Review: Lawrence P. Jackson’s “Chester B. Himes”

Lawrence P. Jackson’s sad biography of Chester B. Himes (born in 1909) is exhaustively researched and detailed and—in almost every way—a tragic account of an African American writer’s attempt and largely failure to become a successful writer in the United States, while attacking many of the norms of white middle-class morality. Beginning with the publication of his first novel, If He Hollers Let Him Go (1945), Himes repeatedly depicted black men seducing white women—an issue so fraught with emotional terror for white readers—that Himes didn’t have a chance to have his work widely published or read. Worse, Himes appears to have delighted in offending white readers, editors, and publishers, who rarely treated him well, because his anger was never in short display. In his prologue, Jackson observes of him, “He specialized in biting the hand that fed him….” Other African American writers of his time (think of Richard Wright, especially) encountered obstacles in publishing, but were more successful in discovering ways to be accommodating. Himes would not and paid a decades-long price for his anger.

It didn’t need to be this way; it started rather well. Hines’ background was as close to black middle class as possible. Both parents were educators, teaching in black colleges in the Mid-west and the South. He grew up with better opportunities than most African Americans of the time, attending Ohio State University briefly in 1926. But he appears to have been more interested in sex and getting high than his studies. Before he was twenty, he had contracted VD, wasted time gambling and drinking, which led to hard drugs and armed robbery, after getting a girlfriend pregnant. At nineteen, he was sentenced to a minimum of twenty years in prison. He was incarcerated in the segregated Ohio state penitentiary in Columbus. Jackson writes of him after a riot in the prison, “His efforts to deal with the personal tragedy of incarceration, loneliness, physical vulnerability, the conflict of homosexual desire, and the gruesome slush of human entrails in the [prison] yard during the long night of April 21 launched his writing career.” That was in 1930.
========
Work to complete: List every year that appears in the review of the Chester B. Himes biography, in the order the years occur. The entries that follow come from a different source than the review.
========
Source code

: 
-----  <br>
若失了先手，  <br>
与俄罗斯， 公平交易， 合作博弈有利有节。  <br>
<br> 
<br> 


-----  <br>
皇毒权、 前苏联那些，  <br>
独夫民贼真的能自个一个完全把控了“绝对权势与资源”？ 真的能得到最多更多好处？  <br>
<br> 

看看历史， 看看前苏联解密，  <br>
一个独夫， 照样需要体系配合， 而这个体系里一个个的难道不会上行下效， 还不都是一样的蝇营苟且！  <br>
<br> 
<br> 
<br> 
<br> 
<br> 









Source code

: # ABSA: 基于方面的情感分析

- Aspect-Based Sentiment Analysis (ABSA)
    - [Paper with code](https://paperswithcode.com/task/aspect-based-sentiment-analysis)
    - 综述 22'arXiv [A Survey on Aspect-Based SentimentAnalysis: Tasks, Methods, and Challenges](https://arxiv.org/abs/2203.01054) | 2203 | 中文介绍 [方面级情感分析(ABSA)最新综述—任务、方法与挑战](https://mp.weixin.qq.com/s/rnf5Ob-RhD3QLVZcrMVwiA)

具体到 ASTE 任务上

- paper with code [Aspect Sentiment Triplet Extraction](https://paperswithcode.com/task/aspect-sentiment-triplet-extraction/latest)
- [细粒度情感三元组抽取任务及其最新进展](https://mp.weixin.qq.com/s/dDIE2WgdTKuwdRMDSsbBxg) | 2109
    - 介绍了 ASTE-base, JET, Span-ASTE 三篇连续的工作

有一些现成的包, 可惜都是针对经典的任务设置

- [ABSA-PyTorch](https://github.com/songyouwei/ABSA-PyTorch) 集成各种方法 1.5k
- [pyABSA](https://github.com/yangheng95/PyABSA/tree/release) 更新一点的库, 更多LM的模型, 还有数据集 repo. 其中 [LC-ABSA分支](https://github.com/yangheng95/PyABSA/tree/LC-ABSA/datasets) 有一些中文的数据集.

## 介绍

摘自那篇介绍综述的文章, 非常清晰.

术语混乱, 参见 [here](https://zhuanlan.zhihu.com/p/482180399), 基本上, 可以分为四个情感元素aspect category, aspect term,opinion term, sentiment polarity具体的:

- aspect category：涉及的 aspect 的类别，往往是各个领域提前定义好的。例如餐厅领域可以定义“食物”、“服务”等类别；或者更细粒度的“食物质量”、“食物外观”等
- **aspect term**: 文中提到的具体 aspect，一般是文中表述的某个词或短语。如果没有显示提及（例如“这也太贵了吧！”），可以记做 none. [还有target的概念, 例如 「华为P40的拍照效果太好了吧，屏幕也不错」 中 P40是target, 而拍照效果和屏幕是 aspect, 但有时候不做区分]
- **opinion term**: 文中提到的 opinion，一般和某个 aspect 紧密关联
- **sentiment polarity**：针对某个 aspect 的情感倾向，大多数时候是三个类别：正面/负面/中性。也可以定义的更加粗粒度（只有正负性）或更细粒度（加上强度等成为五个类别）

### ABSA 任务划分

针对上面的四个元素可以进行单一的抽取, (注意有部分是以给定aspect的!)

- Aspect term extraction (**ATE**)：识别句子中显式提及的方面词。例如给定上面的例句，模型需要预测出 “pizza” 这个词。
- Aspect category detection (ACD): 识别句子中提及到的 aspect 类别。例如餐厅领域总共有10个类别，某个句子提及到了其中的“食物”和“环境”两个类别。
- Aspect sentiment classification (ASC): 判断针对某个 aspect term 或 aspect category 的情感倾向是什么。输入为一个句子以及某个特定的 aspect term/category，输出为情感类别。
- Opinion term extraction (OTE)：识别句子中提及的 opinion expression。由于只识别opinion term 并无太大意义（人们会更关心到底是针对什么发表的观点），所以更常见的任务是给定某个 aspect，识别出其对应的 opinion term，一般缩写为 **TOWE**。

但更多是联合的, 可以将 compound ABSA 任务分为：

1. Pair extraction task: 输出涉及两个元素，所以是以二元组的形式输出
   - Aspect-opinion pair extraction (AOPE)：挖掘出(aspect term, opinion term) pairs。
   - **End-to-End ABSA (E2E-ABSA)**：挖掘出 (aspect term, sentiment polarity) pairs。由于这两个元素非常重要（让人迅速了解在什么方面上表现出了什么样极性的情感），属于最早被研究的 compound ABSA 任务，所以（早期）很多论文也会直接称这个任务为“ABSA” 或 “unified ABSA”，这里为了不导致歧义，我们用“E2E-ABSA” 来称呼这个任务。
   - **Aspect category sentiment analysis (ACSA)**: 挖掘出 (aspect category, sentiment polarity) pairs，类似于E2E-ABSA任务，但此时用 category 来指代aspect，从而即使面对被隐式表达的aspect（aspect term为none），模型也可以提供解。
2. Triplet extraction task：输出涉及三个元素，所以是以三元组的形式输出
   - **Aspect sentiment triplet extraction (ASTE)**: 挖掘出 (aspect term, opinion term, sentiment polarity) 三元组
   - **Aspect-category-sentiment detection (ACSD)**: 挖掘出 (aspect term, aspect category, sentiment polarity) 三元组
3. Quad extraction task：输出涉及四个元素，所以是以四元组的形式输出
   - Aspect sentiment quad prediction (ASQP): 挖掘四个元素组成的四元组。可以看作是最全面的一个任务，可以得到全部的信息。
========
Exercise result: 1909, 1945, 1926, 1930